### YOUR OBJECTIVE
Put the records from the line with "Where does the" to the line with "At which label does transactionPricePerShare", both lines included, into a numbered list. Skip the blank lines and leave out the pictures.

### GIVEN INFORMATION
Content starts
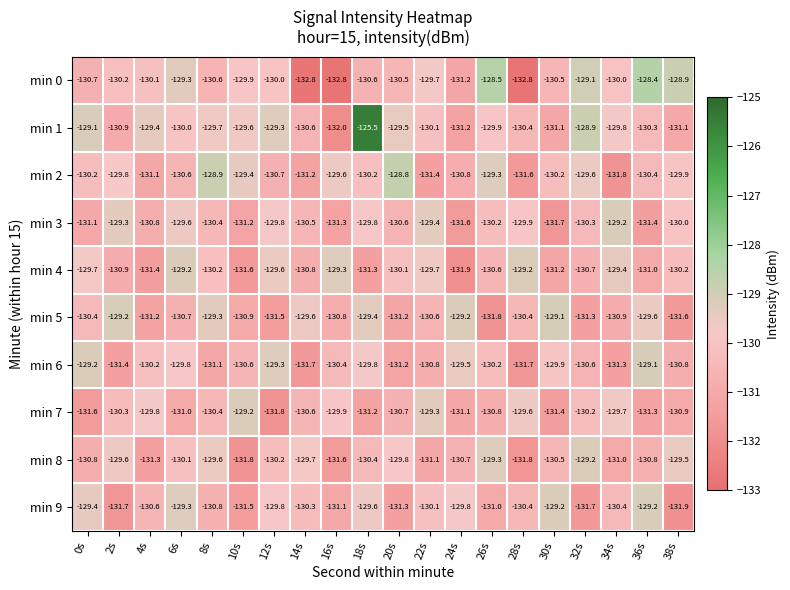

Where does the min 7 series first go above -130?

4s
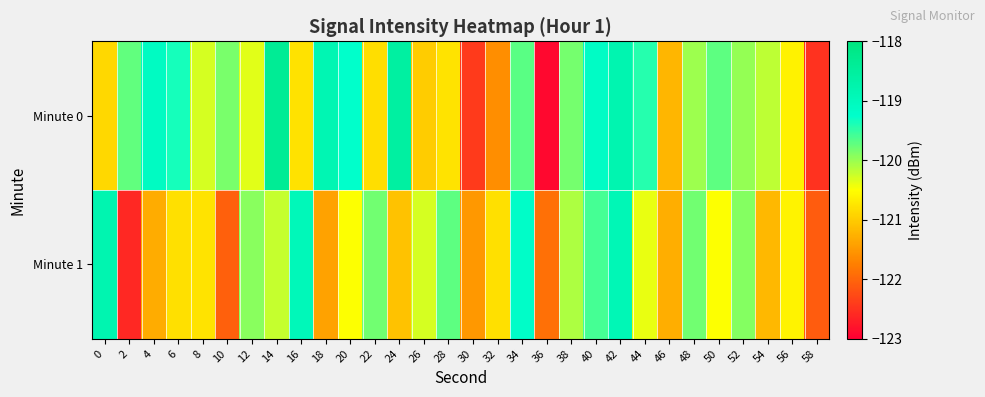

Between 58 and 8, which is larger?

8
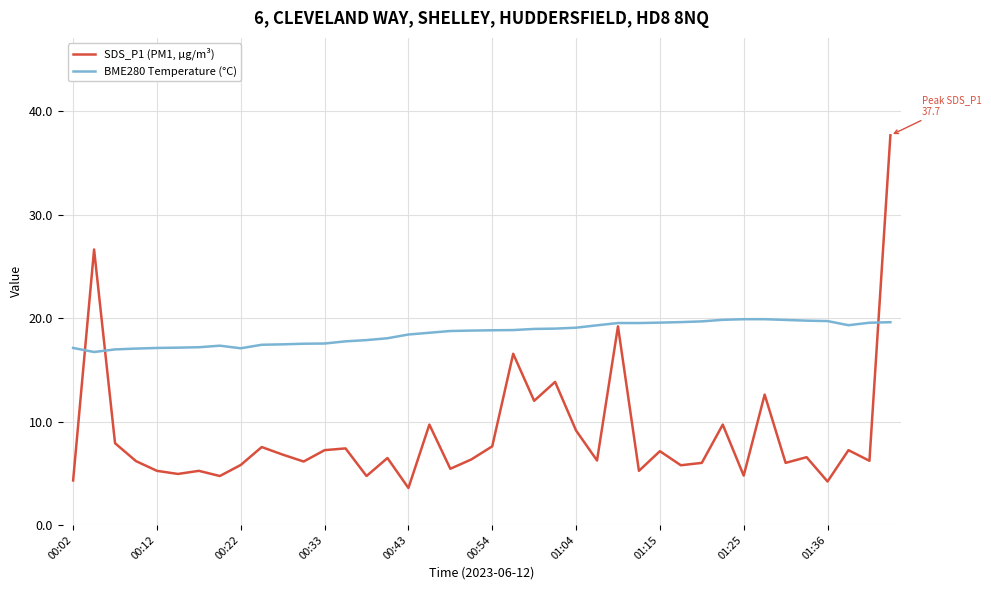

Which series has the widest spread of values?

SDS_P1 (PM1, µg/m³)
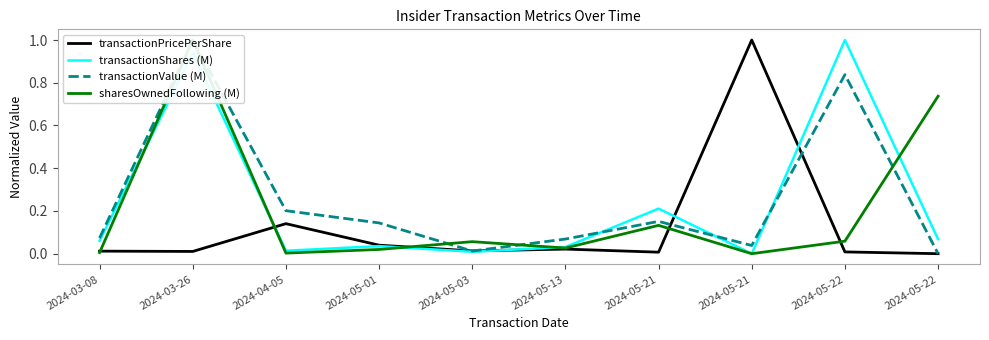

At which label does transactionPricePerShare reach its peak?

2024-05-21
Content ends
Content starts
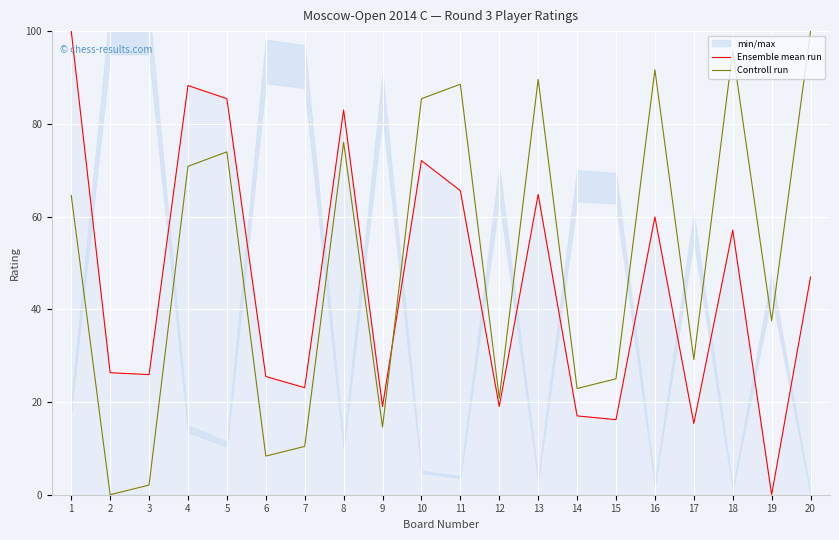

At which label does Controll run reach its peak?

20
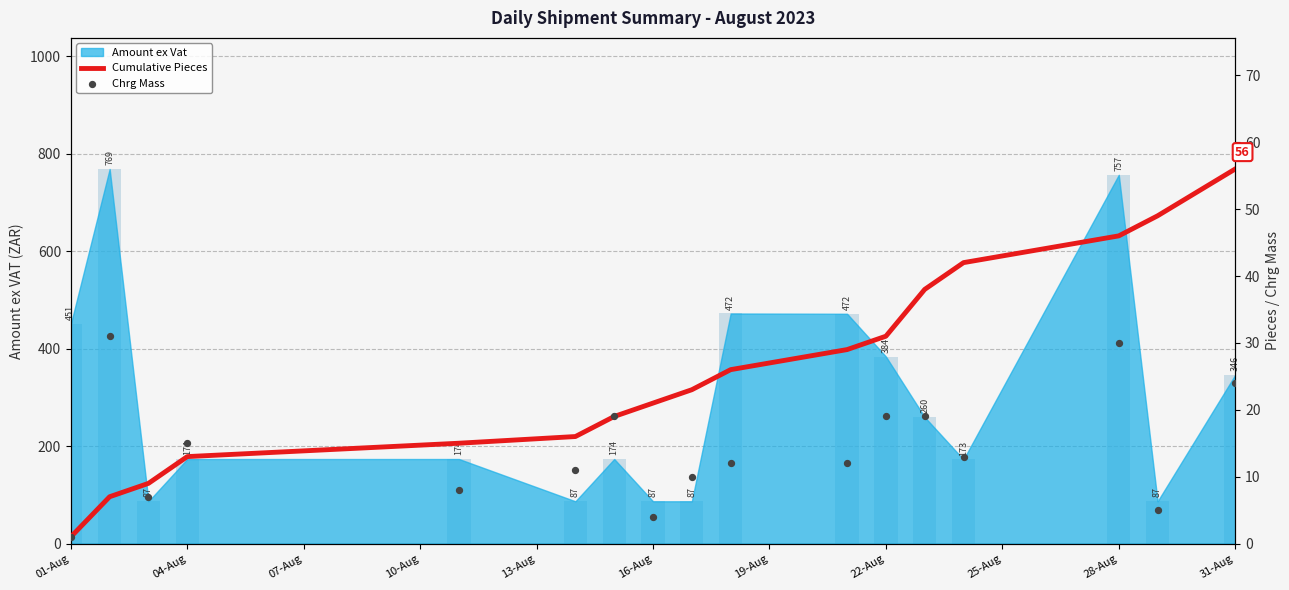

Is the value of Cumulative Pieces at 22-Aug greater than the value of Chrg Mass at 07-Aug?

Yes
Content ends
Content starts
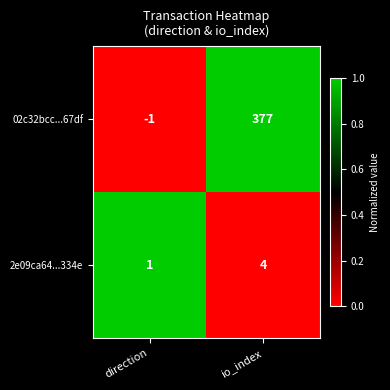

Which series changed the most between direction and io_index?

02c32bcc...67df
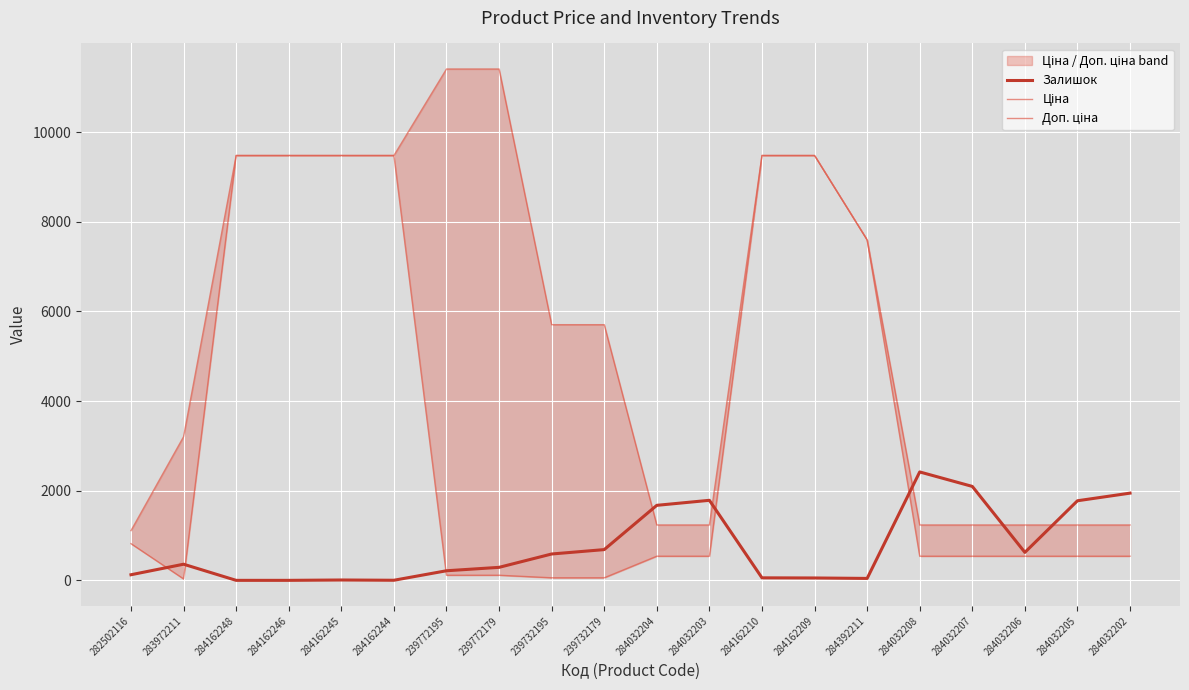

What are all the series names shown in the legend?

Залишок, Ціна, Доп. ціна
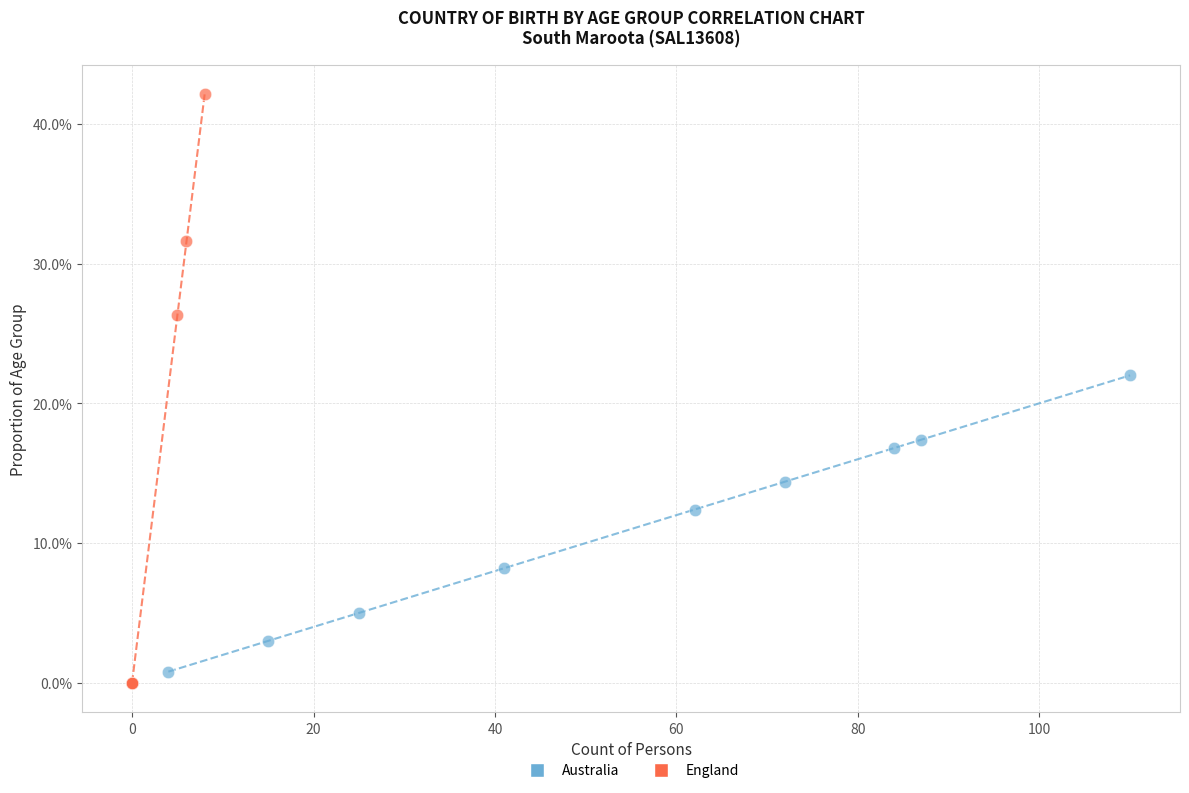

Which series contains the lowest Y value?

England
Content ends
### ANSWER TO THIS EXERCISE
1. Where does the min 7 series first go above -130?
2. 4s
3. Between 58 and 8, which is larger?
4. 8
5. Which series has the widest spread of values?
6. SDS_P1 (PM1, µg/m³)
7. At which label does transactionPricePerShare reach its peak?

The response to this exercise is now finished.